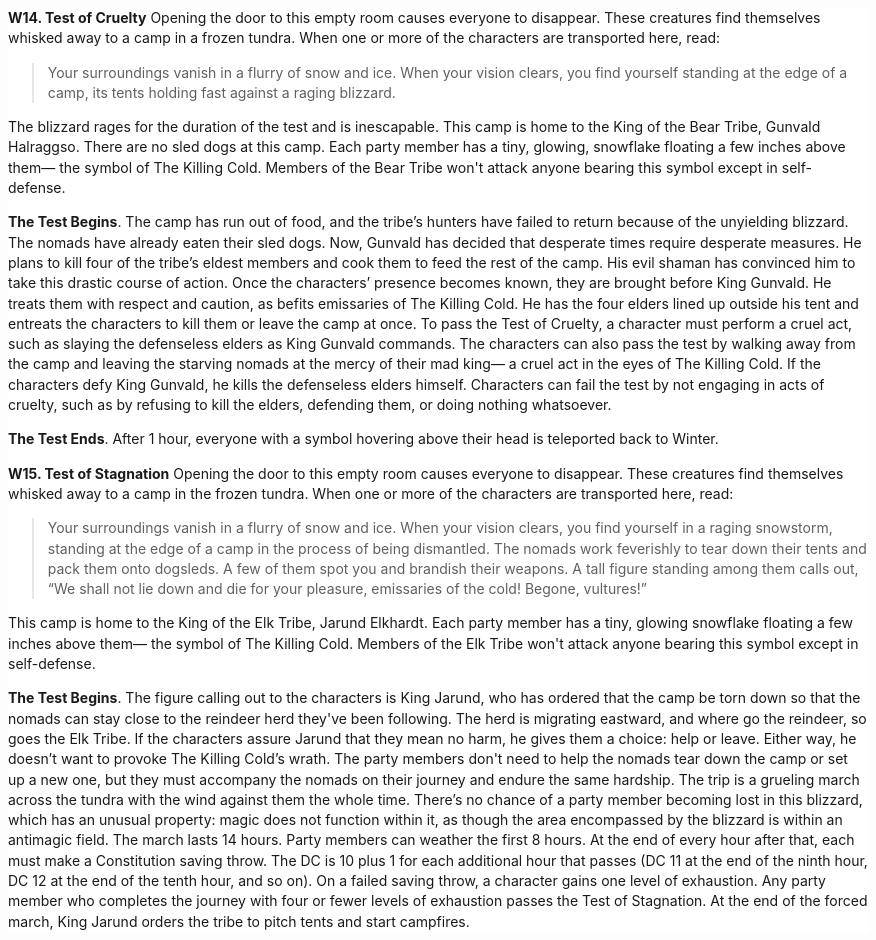 **W14. Test of Cruelty**
Opening the door to this empty room causes everyone to disappear. These creatures find themselves whisked away to a camp in a frozen tundra. When one or more of the characters are transported here, read:

> Your surroundings vanish in a flurry of snow and ice. When your vision clears, you find yourself standing at the edge of a camp, its tents holding fast against a raging blizzard.

The blizzard rages for the duration of the test and is inescapable. This camp is home to the King of the Bear Tribe, Gunvald Halraggso. There are no sled dogs at this camp. Each party member has a tiny, glowing, snowflake floating a few inches above them— the symbol of The Killing Cold. Members of the Bear Tribe won't attack anyone bearing this symbol except in self-defense.

**The Test Begins**. The camp has run out of food, and the tribe’s hunters have failed to return because of the unyielding blizzard. The nomads have already eaten their sled dogs. Now, Gunvald has decided that desperate times require desperate measures. He plans to kill four of the tribe’s eldest members and cook them to feed the rest of the camp. His evil shaman has convinced him to take this drastic course of action.
Once the characters’ presence becomes known, they are brought before King Gunvald. He treats them with respect and caution, as befits emissaries of The Killing Cold. He has the four elders lined up outside his tent and entreats the characters to kill them or leave the camp at once.
To pass the Test of Cruelty, a character must perform a cruel act, such as slaying the defenseless elders as King Gunvald commands. The characters can also pass the test by walking away from the camp and leaving the starving nomads at the mercy of their mad king— a cruel act in the eyes of The Killing Cold. If the characters defy King Gunvald, he kills the defenseless elders himself.
Characters can fail the test by not engaging in acts of cruelty, such as by refusing to kill the elders, defending them, or doing nothing whatsoever.

**The Test Ends**. After 1 hour, everyone with a symbol hovering above their head is teleported back to Winter.

**W15. Test of Stagnation**
Opening the door to this empty room causes everyone to disappear. These creatures find themselves whisked away to a camp in the frozen tundra. When one or more of the characters are transported here, read:

> Your surroundings vanish in a flurry of snow and ice. When your vision clears, you find yourself in a raging snowstorm, standing at the edge of a camp in the process of being dismantled. The nomads work feverishly to tear down their tents and pack them onto dogsleds. A few of them spot you and brandish their weapons. A tall figure standing among them calls out, “We shall not lie down and die for your pleasure, emissaries of the cold! Begone, vultures!”

This camp is home to the King of the Elk Tribe, Jarund Elkhardt. Each party member has a tiny, glowing snowflake floating a few inches above them— the symbol of The Killing Cold. Members of the Elk Tribe won't attack anyone bearing this symbol except in self-defense.

**The Test Begins**. The figure calling out to the characters is King Jarund, who has ordered that the camp be torn down so that the nomads can stay close to the reindeer herd they've been following. The herd is migrating eastward, and where go the reindeer, so goes the Elk Tribe. If the characters assure Jarund that they mean no harm, he gives them a choice: help or leave. Either way, he doesn’t want to provoke The Killing Cold’s wrath.
The party members don't need to help the nomads tear down the camp or set up a new one, but they must accompany the nomads on their journey and endure the same hardship. The trip is a grueling march across the tundra with the wind against them the whole time.
There’s no chance of a party member becoming lost in this blizzard, which has an unusual property: magic does not function within it, as though the area encompassed by the blizzard is within an antimagic field.
The march lasts 14 hours. Party members can weather the first 8 hours. At the end of every hour after that, each must make a Constitution saving throw. The DC is 10 plus 1 for each additional hour that passes (DC 11 at the end of the ninth hour, DC 12 at the end of the tenth hour, and so on). On a failed saving throw, a character gains one level of exhaustion. Any party member who completes the journey with four or fewer levels of exhaustion passes the Test of Stagnation. At the end of the forced march, King Jarund orders the tribe to pitch tents and start campfires.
--
## WHAT IS BEING ASKED
Convert the data above into a JSON list of strings, one string per line, skipping blank lines and omitting the pictures.

## TASK RESPONSE
[
  " **W14. Test of Cruelty**",
  "Opening the door to this empty room causes everyone to disappear. These creatures find themselves whisked away to a camp in a frozen tundra. When one or more of the characters are transported here, read:",
  "> Your surroundings vanish in a flurry of snow and ice. When your vision clears, you find yourself standing at the edge of a camp, its tents holding fast against a raging blizzard.",
  "The blizzard rages for the duration of the test and is inescapable. This camp is home to the King of the Bear Tribe, Gunvald Halraggso. There are no sled dogs at this camp. Each party member has a tiny, glowing, snowflake floating a few inches above them— the symbol of The Killing Cold. Members of the Bear Tribe won't attack anyone bearing this symbol except in self-defense.",
  "**The Test Begins**. The camp has run out of food, and the tribe’s hunters have failed to return because of the unyielding blizzard. The nomads have already eaten their sled dogs. Now, Gunvald has decided that desperate times require desperate measures. He plans to kill four of the tribe’s eldest members and cook them to feed the rest of the camp. His evil shaman has convinced him to take this drastic course of action.",
  "Once the characters’ presence becomes known, they are brought before King Gunvald. He treats them with respect and caution, as befits emissaries of The Killing Cold. He has the four elders lined up outside his tent and entreats the characters to kill them or leave the camp at once.",
  "To pass the Test of Cruelty, a character must perform a cruel act, such as slaying the defenseless elders as King Gunvald commands. The characters can also pass the test by walking away from the camp and leaving the starving nomads at the mercy of their mad king— a cruel act in the eyes of The Killing Cold. If the characters defy King Gunvald, he kills the defenseless elders himself.",
  "Characters can fail the test by not engaging in acts of cruelty, such as by refusing to kill the elders, defending them, or doing nothing whatsoever.",
  "**The Test Ends**. After 1 hour, everyone with a symbol hovering above their head is teleported back to Winter.",
  "**W15. Test of Stagnation**",
  "Opening the door to this empty room causes everyone to disappear. These creatures find themselves whisked away to a camp in the frozen tundra. When one or more of the characters are transported here, read:",
  "> Your surroundings vanish in a flurry of snow and ice. When your vision clears, you find yourself in a raging snowstorm, standing at the edge of a camp in the process of being dismantled. The nomads work feverishly to tear down their tents and pack them onto dogsleds. A few of them spot you and brandish their weapons. A tall figure standing among them calls out, “We shall not lie down and die for your pleasure, emissaries of the cold! Begone, vultures!”",
  "This camp is home to the King of the Elk Tribe, Jarund Elkhardt. Each party member has a tiny, glowing snowflake floating a few inches above them— the symbol of The Killing Cold. Members of the Elk Tribe won't attack anyone bearing this symbol except in self-defense.",
  "**The Test Begins**. The figure calling out to the characters is King Jarund, who has ordered that the camp be torn down so that the nomads can stay close to the reindeer herd they've been following. The herd is migrating eastward, and where go the reindeer, so goes the Elk Tribe. If the characters assure Jarund that they mean no harm, he gives them a choice: help or leave. Either way, he doesn’t want to provoke The Killing Cold’s wrath.",
  "The party members don't need to help the nomads tear down the camp or set up a new one, but they must accompany the nomads on their journey and endure the same hardship. The trip is a grueling march across the tundra with the wind against them the whole time.",
  "There’s no chance of a party member becoming lost in this blizzard, which has an unusual property: magic does not function within it, as though the area encompassed by the blizzard is within an antimagic field.",
  "The march lasts 14 hours. Party members can weather the first 8 hours. At the end of every hour after that, each must make a Constitution saving throw. The DC is 10 plus 1 for each additional hour that passes (DC 11 at the end of the ninth hour, DC 12 at the end of the tenth hour, and so on). On a failed saving throw, a character gains one level of exhaustion. Any party member who completes the journey with four or fewer levels of exhaustion passes the Test of Stagnation. At the end of the forced march, King Jarund orders the tribe to pitch tents and start campfires."
]